Well, towards the end of the movie, Pilar who has gone to Singapore comes home because she has been a victim of illegal recruitment. Melinda decides to do as her mother wants and go to America where she gives herself a year to find out if America is for her. The kids say a tearful goodbye. Mrs. Pantalan says Melinda has given them new hope. Perhaps the OIC would implement some changes in the school, and perhaps the parents of the kids have been given a different perspective towards school. Well… we can only surmise.
Small Voices (Mga Munting Tinig)
Small Voices (Mga Munting Tinig) is a 2002 Filipino film directed by Gil Portes. The movie has won many awards including a Gawad Urian Award in 2003 and Famas Award also in 2003. It is a Filipino film released by Warner Bros. Pictures. That may be the reason why there is so much expectation for this movie but there are those who say that they are a bit disappointed with it. Sad to say, I am one of those.
I would have wanted to see character growth from the children. I would have wanted to see how they learned to overcome their situation through music, how their small voices have made a big impact on their lives. I would have wanted to see Melinda grow from a naïve fresh graduate to a more mature, reality-anchored woman. As a moviegoer, I would have wanted to see more.

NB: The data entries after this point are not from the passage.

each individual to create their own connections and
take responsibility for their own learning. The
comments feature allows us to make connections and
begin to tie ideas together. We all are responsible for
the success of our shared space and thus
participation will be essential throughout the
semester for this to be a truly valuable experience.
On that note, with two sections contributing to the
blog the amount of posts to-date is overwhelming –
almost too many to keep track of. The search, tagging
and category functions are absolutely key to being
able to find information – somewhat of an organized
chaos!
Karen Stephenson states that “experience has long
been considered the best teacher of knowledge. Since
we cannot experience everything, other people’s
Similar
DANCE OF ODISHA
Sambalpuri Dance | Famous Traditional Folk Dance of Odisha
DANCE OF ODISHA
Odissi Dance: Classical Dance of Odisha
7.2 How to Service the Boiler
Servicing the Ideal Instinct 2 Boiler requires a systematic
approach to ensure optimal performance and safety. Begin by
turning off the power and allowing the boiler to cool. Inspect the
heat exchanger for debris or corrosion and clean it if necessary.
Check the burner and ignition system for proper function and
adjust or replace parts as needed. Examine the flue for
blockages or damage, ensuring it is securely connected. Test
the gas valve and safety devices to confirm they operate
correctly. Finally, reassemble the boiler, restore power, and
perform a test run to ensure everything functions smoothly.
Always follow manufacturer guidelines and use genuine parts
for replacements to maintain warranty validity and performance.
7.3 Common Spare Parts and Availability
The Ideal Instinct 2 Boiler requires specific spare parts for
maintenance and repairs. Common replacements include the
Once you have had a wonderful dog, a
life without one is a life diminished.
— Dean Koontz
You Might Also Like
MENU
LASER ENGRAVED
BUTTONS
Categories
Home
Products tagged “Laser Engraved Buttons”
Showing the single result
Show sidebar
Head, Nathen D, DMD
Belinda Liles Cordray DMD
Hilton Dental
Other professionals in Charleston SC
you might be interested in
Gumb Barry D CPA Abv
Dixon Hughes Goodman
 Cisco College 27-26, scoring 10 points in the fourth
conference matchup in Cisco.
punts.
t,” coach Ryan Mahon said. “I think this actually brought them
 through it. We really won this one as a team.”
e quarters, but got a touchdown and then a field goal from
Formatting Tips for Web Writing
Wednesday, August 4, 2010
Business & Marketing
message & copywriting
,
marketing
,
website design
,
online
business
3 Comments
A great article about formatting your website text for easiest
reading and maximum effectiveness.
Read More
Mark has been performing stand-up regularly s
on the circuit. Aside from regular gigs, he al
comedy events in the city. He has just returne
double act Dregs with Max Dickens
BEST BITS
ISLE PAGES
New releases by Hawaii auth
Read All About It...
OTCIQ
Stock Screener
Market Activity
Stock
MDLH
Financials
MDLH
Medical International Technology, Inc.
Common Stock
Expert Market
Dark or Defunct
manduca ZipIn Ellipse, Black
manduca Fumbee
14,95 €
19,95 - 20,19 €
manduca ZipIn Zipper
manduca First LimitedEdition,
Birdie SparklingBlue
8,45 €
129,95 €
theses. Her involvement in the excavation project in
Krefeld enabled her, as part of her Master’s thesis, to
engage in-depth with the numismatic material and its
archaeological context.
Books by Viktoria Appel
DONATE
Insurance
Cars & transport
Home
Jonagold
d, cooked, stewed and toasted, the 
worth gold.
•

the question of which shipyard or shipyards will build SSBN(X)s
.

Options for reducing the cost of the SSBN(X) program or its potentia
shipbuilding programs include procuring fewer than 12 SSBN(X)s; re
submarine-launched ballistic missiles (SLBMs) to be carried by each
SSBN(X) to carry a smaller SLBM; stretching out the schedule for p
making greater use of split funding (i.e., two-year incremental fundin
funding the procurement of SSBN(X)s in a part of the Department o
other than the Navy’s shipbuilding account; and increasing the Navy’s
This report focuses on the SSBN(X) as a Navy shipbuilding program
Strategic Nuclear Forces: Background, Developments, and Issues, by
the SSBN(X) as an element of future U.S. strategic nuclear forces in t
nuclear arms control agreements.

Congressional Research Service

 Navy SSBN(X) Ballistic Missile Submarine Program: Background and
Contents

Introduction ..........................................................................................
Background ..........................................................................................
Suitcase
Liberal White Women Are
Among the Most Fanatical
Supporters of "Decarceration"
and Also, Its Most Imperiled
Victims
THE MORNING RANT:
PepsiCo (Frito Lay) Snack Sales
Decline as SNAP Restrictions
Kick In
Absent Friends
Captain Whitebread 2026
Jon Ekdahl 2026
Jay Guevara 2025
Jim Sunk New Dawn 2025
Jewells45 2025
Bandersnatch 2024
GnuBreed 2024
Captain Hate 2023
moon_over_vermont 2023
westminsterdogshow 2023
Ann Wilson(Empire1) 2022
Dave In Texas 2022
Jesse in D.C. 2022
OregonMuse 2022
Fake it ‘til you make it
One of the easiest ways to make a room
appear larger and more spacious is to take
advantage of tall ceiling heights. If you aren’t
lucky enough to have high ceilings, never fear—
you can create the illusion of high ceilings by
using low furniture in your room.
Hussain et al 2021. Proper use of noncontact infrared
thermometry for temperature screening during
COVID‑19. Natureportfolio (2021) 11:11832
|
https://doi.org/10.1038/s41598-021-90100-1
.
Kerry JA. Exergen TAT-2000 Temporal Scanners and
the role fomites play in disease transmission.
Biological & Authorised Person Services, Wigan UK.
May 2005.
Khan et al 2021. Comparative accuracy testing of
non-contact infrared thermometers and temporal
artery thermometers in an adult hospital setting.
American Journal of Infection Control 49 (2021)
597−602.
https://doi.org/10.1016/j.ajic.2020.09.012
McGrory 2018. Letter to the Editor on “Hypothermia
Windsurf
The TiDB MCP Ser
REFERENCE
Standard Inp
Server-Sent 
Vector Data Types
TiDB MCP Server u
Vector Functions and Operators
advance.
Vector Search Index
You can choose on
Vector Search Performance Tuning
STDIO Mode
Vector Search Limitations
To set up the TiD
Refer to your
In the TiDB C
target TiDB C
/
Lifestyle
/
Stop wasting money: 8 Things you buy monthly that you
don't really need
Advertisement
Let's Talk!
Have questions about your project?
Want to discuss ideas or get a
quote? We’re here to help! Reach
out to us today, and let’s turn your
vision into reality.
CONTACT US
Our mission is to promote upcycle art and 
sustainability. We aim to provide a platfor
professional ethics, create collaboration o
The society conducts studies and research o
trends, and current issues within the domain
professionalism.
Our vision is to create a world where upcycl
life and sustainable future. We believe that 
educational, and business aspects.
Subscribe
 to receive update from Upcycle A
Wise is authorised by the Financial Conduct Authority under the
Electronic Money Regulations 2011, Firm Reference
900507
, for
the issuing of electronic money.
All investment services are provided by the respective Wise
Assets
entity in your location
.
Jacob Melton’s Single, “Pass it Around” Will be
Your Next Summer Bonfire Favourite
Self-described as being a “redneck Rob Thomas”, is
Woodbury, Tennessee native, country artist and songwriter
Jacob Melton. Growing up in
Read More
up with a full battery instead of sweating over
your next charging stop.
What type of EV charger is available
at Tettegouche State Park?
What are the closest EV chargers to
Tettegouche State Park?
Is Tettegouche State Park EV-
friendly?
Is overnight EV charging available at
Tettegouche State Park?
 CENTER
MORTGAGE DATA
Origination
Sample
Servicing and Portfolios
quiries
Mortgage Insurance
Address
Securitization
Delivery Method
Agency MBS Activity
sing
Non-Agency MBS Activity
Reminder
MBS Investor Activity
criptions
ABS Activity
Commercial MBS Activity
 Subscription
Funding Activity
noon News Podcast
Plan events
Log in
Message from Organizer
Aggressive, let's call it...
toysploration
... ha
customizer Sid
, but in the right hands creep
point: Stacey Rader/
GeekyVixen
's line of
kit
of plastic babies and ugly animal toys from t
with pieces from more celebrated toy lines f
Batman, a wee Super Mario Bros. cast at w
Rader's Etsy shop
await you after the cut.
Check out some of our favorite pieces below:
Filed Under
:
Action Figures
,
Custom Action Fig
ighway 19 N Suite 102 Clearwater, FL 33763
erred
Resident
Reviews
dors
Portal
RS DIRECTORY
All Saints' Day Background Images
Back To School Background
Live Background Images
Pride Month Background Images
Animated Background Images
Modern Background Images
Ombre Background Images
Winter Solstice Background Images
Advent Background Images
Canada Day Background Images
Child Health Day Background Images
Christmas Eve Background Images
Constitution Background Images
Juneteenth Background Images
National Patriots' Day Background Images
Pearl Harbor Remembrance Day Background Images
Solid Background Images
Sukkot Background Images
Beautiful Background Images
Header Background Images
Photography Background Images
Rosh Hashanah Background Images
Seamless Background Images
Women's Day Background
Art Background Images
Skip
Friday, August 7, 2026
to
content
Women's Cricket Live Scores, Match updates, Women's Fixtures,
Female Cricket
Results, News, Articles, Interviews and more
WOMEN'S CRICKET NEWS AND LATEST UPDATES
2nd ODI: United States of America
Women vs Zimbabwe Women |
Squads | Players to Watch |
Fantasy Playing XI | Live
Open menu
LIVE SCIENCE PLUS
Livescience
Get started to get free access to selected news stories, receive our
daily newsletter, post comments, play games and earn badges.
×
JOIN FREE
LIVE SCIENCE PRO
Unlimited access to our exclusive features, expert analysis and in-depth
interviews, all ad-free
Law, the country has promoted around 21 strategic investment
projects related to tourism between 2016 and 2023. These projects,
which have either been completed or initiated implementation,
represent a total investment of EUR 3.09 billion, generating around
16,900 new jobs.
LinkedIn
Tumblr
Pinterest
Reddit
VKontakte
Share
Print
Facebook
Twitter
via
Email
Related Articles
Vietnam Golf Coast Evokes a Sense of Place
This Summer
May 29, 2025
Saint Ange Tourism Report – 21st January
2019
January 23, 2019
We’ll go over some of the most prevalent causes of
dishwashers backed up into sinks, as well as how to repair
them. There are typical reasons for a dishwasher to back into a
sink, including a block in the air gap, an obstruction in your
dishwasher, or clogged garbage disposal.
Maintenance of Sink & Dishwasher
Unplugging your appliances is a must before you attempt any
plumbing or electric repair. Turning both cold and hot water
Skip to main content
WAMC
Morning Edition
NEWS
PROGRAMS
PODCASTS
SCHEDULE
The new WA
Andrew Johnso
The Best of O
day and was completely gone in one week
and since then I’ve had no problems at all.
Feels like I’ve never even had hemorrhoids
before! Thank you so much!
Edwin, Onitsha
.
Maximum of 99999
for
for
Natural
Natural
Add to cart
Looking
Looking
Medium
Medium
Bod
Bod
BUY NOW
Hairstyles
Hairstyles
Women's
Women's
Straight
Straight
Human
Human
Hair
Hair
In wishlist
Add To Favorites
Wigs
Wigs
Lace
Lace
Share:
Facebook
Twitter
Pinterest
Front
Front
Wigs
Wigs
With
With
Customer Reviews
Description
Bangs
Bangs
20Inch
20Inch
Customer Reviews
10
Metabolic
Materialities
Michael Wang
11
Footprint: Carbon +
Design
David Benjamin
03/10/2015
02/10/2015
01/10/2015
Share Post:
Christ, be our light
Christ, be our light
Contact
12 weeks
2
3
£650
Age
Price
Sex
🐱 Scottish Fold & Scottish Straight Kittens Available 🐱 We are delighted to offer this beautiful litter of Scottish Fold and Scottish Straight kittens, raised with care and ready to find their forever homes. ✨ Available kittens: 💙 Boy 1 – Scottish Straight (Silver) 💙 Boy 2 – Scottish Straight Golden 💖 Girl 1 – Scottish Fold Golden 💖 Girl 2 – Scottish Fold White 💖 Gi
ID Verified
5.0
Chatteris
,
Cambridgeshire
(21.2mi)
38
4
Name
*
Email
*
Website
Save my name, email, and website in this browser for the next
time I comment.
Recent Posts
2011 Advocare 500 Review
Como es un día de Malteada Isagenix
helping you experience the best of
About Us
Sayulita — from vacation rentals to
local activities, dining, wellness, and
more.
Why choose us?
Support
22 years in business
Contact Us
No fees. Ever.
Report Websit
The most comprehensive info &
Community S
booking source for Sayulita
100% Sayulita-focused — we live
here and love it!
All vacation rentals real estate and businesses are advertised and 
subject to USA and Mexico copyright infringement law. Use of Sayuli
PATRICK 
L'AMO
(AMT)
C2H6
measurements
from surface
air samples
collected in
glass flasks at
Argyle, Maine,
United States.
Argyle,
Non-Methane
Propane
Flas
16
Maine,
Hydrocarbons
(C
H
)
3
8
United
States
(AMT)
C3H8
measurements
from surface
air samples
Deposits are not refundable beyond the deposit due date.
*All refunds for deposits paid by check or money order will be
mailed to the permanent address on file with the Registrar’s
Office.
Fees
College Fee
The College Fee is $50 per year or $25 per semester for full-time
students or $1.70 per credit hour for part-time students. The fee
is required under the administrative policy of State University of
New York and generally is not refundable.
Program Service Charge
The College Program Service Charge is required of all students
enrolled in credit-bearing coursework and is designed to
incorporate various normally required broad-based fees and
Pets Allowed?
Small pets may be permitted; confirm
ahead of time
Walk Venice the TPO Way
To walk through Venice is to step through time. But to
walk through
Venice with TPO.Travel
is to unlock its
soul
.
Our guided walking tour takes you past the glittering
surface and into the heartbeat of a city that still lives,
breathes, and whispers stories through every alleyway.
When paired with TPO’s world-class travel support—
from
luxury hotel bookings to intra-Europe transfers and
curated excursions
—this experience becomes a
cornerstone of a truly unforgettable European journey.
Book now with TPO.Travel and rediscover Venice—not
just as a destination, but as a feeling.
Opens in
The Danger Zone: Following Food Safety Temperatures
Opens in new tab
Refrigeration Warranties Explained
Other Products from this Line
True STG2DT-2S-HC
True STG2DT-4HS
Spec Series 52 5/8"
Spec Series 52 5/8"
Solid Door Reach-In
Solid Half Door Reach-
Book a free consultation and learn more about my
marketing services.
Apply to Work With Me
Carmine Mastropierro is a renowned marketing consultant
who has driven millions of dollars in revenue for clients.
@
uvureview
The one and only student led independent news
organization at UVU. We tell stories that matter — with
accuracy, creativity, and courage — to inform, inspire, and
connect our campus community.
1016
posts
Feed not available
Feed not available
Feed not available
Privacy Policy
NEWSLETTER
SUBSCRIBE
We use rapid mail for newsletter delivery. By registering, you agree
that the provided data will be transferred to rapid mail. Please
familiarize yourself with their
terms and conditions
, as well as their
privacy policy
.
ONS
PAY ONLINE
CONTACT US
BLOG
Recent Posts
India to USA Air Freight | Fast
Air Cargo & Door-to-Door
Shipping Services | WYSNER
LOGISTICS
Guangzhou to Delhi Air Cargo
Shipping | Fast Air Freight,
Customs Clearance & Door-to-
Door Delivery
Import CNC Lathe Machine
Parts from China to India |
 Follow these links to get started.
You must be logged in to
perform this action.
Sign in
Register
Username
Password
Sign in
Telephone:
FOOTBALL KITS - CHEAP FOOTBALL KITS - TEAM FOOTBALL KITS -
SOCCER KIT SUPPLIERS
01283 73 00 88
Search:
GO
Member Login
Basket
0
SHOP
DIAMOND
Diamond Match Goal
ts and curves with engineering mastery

It would have been nice to explore the stories of the other characters a bit more and given resolution. There is the story of Gela and her many siblings whom her mother expects her to cake care of. Her mother tells Gela that “dreams” are only for the rich and that women need not nurture any dreams at all.
There is the story of a father and a mother who tells their young son Adong to do what his older brothers have done. They have stopped going to school and opted to work in the fields. The parents are obviously proud of the two older brothers and disappointed with Adong who insists that he dreams of a better life than working in the fields.
Also in the movie is the story of Pilar and her mother, Aling Chayong who in one scene tells Melinda that she has worked all her life as a domestic helper overseas so her daughter can graduate from college, so Pilar can have a better life than her. But just like Aling Chayong, her daughter who is a college graduate and a teacher is a domestic helper in Singapore.
The movie ends as Melinda rides in a jeep away from the barrio hoping in her heart that she has made a difference in the lives of the children in that poor remote barrio.